By not keeping any track on the data, the Ministry not only seems to disown the women workers, but also conveys complete lack of interest in defending women’s legitimate right to maternity benefits.
Some of the domestic workers in Delhi shared that those who had their deliveries in their villages had received benefits ranging between Rs 500 to Rs 1,400. The amounts varied for different states. Women from West Bengal quoted two different figures for boys and girls, where birth of a boy entitled the mother to a higher amount.
Ruksana (name changed) migrated because they had a huge loan to pay when they constructed their “pucca” house in place of their mud house. She had brought both her children with them. She went to work with her husband leaving the five and two year old in the custody of a ten-year-old daughter of her sister-in-law. The children started keeping sick due to which they had to be sent home to her in-laws. During childbirth, she did not receive any money from anywhere and was not even aware of the schemes in place.
Few years ago, Mahila (name changed), had lost her husband and her only daughter within a span of two years. She saw a new hope in her life after migration. She had married again and was pregnant. She did not expect any support from her parents. She was looked after by her husband and the community in a slum. She took an off for six months. She also knew that she was a migrant and had no claim on state schemes.
“But Lakshmi’s story stands out because she had access to childcare services. Her husband’s work as a construction worker gave her access to a crèche run by Mobile Creches on a construction site.”
She preferred domestic work because construction work required twelve hours of tedious work. Her elder daughter, who was five, was in the crèche till 4:30 pm from the morning and the younger one till 12:30 pm. She interspersed her paid work, housework and childcare and in between visited the crèche once to breastfeed the little one.

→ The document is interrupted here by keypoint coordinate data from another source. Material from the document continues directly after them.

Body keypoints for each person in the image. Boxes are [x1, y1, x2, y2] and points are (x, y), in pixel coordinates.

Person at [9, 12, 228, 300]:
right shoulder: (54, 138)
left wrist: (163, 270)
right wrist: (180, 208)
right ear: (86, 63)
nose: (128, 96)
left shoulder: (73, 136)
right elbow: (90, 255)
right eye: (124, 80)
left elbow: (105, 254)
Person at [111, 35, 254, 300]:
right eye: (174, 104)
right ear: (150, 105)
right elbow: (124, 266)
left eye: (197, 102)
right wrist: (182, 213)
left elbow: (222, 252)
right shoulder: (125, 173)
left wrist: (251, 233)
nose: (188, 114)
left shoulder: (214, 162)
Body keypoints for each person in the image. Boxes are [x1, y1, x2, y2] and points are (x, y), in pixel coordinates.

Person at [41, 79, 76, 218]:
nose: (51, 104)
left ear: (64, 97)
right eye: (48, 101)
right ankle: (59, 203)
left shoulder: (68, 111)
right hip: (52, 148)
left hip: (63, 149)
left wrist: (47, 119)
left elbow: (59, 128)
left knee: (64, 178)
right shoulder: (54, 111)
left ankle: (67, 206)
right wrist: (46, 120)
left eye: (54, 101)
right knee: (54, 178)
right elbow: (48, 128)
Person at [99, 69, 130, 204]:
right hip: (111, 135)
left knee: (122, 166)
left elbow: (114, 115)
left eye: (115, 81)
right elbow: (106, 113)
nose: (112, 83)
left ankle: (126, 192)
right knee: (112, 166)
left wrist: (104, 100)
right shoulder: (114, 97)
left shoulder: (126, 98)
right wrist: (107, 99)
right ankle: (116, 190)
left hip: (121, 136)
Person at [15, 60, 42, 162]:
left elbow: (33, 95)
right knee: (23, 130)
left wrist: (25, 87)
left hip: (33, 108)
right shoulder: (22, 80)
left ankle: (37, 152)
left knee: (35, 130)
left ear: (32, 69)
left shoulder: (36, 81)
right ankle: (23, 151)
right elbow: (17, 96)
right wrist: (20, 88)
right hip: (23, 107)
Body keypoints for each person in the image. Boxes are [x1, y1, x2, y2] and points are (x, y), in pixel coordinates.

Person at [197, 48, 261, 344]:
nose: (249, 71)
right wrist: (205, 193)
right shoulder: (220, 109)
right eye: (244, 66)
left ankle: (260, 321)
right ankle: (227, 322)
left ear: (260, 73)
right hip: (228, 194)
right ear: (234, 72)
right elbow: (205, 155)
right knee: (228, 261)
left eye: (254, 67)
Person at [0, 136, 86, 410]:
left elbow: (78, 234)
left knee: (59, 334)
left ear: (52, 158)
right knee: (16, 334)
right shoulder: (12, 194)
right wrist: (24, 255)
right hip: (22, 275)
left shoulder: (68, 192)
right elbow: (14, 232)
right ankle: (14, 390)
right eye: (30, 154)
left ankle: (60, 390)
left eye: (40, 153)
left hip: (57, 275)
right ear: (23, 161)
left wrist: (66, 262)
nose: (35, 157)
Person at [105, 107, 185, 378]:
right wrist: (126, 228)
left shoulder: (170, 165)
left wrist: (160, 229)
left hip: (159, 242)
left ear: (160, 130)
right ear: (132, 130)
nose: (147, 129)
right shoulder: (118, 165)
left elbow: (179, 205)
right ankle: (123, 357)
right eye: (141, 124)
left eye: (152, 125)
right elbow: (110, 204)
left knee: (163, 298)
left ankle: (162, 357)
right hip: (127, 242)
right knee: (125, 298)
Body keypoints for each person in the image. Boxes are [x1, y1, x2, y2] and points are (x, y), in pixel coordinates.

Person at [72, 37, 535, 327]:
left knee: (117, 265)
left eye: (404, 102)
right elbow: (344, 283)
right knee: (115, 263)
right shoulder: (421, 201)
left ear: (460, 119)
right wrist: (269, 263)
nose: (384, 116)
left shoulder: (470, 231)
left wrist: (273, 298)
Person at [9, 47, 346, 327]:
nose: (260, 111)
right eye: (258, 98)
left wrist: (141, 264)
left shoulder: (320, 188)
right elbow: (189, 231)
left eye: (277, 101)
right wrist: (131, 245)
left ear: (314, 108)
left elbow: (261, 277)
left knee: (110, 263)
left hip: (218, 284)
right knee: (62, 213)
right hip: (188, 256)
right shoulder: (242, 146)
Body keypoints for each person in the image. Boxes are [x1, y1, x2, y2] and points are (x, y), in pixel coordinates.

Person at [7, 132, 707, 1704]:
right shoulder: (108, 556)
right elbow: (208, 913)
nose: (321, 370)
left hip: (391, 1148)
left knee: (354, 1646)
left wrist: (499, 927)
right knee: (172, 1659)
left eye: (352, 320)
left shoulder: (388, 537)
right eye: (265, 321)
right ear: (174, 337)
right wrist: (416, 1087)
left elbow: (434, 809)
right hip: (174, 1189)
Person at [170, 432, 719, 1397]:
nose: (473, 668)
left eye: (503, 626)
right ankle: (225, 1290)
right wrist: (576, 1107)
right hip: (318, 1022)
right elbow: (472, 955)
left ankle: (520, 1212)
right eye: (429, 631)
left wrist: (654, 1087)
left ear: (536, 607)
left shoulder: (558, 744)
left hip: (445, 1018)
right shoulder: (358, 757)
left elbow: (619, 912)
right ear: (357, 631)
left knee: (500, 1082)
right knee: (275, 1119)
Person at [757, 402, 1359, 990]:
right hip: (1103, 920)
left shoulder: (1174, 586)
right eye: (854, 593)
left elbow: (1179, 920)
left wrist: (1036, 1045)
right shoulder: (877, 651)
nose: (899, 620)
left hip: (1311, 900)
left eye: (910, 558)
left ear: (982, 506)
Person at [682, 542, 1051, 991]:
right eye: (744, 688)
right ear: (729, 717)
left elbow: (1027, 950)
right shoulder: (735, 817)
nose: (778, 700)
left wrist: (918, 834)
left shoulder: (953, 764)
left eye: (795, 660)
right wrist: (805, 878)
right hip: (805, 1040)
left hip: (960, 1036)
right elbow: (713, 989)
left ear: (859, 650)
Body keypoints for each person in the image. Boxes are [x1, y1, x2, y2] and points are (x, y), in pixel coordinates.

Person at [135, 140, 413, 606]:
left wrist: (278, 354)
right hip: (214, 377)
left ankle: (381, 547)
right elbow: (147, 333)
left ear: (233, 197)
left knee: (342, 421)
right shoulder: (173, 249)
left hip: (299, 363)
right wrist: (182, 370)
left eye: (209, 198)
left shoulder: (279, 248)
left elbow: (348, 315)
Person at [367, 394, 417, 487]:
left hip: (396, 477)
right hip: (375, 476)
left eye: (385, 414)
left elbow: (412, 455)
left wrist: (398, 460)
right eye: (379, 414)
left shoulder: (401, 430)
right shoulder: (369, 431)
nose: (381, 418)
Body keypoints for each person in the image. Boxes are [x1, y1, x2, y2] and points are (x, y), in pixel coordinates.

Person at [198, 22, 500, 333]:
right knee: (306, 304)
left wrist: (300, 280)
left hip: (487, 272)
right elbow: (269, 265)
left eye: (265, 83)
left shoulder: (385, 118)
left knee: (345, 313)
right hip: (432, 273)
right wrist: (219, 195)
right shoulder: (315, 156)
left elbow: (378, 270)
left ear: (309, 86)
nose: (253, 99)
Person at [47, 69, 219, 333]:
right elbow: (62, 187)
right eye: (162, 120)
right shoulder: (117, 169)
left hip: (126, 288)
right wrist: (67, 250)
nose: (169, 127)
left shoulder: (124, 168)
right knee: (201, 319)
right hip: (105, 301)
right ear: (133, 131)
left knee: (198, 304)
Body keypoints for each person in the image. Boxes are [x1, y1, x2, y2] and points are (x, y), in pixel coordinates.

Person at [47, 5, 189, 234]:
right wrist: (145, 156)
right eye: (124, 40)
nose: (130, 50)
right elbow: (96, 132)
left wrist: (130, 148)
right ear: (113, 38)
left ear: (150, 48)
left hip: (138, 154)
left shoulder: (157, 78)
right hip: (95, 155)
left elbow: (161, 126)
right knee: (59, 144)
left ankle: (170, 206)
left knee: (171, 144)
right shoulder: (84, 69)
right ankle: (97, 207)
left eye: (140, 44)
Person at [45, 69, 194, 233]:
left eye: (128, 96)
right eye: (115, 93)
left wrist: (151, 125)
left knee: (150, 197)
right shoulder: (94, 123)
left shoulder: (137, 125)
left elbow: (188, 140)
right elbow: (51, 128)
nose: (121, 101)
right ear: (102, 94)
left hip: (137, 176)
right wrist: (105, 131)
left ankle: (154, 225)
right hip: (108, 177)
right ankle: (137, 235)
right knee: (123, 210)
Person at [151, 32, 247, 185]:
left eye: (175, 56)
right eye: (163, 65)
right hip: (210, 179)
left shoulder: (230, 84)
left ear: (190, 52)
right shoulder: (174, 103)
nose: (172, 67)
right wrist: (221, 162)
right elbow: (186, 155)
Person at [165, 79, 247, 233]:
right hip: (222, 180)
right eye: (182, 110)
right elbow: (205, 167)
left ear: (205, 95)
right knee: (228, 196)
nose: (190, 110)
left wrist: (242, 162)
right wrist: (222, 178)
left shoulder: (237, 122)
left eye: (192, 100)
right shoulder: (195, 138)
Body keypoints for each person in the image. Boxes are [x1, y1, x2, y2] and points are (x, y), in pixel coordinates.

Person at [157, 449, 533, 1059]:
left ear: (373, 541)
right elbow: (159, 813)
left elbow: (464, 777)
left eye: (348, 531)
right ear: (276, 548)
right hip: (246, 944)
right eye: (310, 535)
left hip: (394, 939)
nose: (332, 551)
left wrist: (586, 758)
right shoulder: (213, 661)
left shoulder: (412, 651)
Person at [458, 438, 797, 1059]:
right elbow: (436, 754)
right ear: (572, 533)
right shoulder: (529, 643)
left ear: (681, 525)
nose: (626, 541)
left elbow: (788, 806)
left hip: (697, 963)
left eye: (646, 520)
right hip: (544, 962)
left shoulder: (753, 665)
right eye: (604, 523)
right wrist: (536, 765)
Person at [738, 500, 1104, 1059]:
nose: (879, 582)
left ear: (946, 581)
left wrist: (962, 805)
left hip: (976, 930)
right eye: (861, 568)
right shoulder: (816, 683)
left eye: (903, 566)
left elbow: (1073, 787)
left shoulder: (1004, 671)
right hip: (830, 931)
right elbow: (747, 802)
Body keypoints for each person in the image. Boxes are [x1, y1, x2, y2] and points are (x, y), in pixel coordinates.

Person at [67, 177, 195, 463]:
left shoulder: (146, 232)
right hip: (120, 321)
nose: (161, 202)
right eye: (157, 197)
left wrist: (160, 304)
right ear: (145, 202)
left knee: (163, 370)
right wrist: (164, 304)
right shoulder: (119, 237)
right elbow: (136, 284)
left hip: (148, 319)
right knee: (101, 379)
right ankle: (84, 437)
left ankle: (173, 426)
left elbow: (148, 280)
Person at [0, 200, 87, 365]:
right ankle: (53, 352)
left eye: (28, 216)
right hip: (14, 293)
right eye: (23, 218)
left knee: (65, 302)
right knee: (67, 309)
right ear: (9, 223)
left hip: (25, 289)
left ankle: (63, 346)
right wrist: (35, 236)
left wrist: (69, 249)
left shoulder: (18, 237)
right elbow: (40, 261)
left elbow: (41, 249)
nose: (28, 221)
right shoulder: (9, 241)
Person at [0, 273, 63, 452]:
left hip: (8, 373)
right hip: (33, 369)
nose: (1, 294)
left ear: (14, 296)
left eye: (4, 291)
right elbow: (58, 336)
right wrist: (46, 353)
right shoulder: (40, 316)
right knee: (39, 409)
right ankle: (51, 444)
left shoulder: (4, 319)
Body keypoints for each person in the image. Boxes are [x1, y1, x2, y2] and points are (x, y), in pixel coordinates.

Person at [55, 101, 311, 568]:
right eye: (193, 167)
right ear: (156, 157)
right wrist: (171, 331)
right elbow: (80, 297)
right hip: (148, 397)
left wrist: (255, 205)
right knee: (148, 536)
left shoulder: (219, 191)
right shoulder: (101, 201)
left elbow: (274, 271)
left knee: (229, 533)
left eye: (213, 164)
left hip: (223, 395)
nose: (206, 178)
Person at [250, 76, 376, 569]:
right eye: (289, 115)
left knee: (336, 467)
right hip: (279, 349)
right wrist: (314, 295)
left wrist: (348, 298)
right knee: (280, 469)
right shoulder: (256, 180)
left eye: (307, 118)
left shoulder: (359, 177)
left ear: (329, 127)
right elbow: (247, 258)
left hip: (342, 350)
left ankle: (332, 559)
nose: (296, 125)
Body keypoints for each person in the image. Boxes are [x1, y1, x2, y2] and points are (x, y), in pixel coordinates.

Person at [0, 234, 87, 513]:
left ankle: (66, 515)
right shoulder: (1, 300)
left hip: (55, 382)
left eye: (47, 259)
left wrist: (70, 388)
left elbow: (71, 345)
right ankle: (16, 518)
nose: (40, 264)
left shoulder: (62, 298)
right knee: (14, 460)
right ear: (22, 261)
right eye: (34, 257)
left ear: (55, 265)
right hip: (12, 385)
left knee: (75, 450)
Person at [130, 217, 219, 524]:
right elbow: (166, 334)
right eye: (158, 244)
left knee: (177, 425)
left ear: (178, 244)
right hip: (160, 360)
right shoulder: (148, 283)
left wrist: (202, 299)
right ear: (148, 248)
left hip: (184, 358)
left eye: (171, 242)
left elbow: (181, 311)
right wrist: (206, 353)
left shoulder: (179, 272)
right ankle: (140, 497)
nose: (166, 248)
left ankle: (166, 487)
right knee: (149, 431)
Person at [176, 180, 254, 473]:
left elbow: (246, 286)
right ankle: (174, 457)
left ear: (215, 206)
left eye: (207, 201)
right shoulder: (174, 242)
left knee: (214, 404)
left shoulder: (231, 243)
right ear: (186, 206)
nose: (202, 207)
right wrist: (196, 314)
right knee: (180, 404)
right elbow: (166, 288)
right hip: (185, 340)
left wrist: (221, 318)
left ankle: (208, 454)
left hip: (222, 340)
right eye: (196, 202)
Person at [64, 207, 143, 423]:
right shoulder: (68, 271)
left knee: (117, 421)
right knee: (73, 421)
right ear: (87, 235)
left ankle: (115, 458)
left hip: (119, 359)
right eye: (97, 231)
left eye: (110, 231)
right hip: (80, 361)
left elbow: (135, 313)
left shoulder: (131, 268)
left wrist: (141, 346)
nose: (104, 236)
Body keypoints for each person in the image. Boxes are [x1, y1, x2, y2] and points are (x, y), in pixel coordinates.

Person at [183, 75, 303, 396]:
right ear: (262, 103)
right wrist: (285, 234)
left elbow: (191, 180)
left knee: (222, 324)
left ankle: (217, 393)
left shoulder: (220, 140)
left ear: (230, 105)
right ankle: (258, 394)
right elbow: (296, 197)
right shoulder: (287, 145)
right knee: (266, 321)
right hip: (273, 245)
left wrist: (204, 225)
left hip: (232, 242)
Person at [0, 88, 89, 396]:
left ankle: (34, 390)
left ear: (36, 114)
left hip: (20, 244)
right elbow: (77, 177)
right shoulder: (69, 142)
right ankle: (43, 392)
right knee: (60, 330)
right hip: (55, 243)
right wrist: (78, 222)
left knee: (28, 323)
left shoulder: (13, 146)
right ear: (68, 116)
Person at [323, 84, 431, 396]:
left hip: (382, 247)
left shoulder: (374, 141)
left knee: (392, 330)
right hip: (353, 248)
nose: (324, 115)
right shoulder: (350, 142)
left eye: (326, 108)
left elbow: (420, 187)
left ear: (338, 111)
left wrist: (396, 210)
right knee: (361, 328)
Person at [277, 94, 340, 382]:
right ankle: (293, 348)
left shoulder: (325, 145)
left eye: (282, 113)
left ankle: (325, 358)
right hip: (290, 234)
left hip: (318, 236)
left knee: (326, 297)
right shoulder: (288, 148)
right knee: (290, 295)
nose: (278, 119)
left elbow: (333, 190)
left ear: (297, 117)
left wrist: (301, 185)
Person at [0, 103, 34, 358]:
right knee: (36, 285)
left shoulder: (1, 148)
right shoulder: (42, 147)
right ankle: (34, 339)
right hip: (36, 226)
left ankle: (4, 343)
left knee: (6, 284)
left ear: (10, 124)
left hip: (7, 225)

Even though there is a lot of back and forth involved, she feels that the crèche was a boon as it provided nutrition, safety and early learning to the little ones and the opportunity to do paid work and housework trouble-free. She believes that she did not get maternity benefits because she was not eligible for Aadhaar Card as a migrant. Her story puts forward the role played by a crèche in enabling a woman by sharing the family’s reproductive responsibilities.
Domestic workers represent a sector where a worker may have multiple employers and hence an “employer’s responsibility model” may not work for her. The State needs to step in and mitigate it. A universal wage-linked maternity entitlement for unorganised sector, where the entitlements are provided by the State, can enable domestic workers to access the provision. The Law Commission of India in its Report No.259 on Early Childhood Development and Legal Entitlements has recommended the following: Provision of maternity benefits should be made obligatory on the State and not left to the will of the employers and should cover all women, including women working in the unorganised sector; Every child under six should have an unconditional right to crèche and day care provided, regulated and operated by the State…. The provision of crèches should be made the responsibility of the State, not of the employer, especially in the unorganised sector.
Last, but not the least, maternity is “work” and not a paid “vacation”. Childcare involves nurturing and caring of the future workforce. It is time that we socially, politically and economically acknowledge this collective responsibility. If there is intent, the solution can be worked out.